I am trying to use this web page http://volcano.si.edu/search_eruption.cfm to clear the data. There are two pop-up windows that request data filters. I don’t need the filtered data, so I leave them blank and go to the next page by clicking on “Search for failures”.
However, I noticed that the summary table includes only a small number of columns (5 in total) compared to the total number of columns (24 in total) that it should have. However, all 24 columns will be available if you click the "Load Results in Excel" button and open the downloaded file. This is what I need.
So it looks like this has turned from a rattle exercise (using httr and rvest) into something more complicated. However, I am stumped about how to actually “click” on the “Load Results in Excel” button using R. I assume that I have to use RSelenium, but here is my code trying to use httr with POST in case if there is an easier way that any of you can find a good person. I also tried using gdata, data.table, XML, etc. To no avail, which may simply be the result of a user error.

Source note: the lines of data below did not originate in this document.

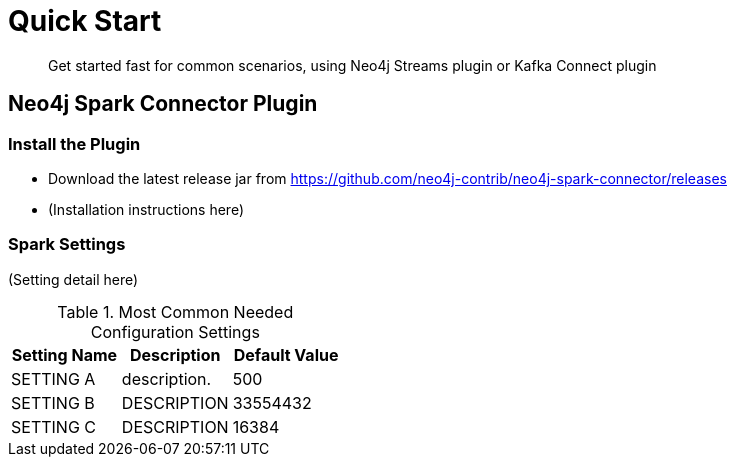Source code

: 
= Quick Start

[abstract]
--
Get started fast for common scenarios, using Neo4j Streams plugin or Kafka Connect plugin
--

== Neo4j Spark Connector Plugin

=== Install the Plugin

* Download the latest release jar from https://github.com/neo4j-contrib/neo4j-spark-connector/releases
* (Installation instructions here)

=== Spark Settings

(Setting detail here)

.Most Common Needed Configuration Settings
|===
|Setting Name |Description |Default Value

|SETTING A
|description.
|500

|SETTING B
|DESCRIPTION
|33554432

|SETTING C
|DESCRIPTION
|16384
|===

In addition, it would be useful to know that the download button cannot be right-clicked to display the URL.
url <- "http://volcano.si.edu/search_eruption_results.cfm" searchcriteria <- list( eruption_category = "", country = "" ) mydata <- POST(url, body = "searchcriteria")
Using the Inspector in my browser, I could see that there are two filters: "eruption_category" and "country", and both will be empty, since I do not need any filtered data.
Finally, it seems that the code above will force me to go to a page with a table with 5 columns. However, I still could not clear this table using rvest in the code below (using SelectorGadget to clear only one column). In the end, this part does not matter, because, as I said above, I need all 24 columns, not just these 5. But if you find any errors in what I did below, I would be grateful ,
Eruptions <- mydata %>% read_html() %>% html_nodes(".td8") %>% html_text() Eruptions
Thanks for any help you can provide.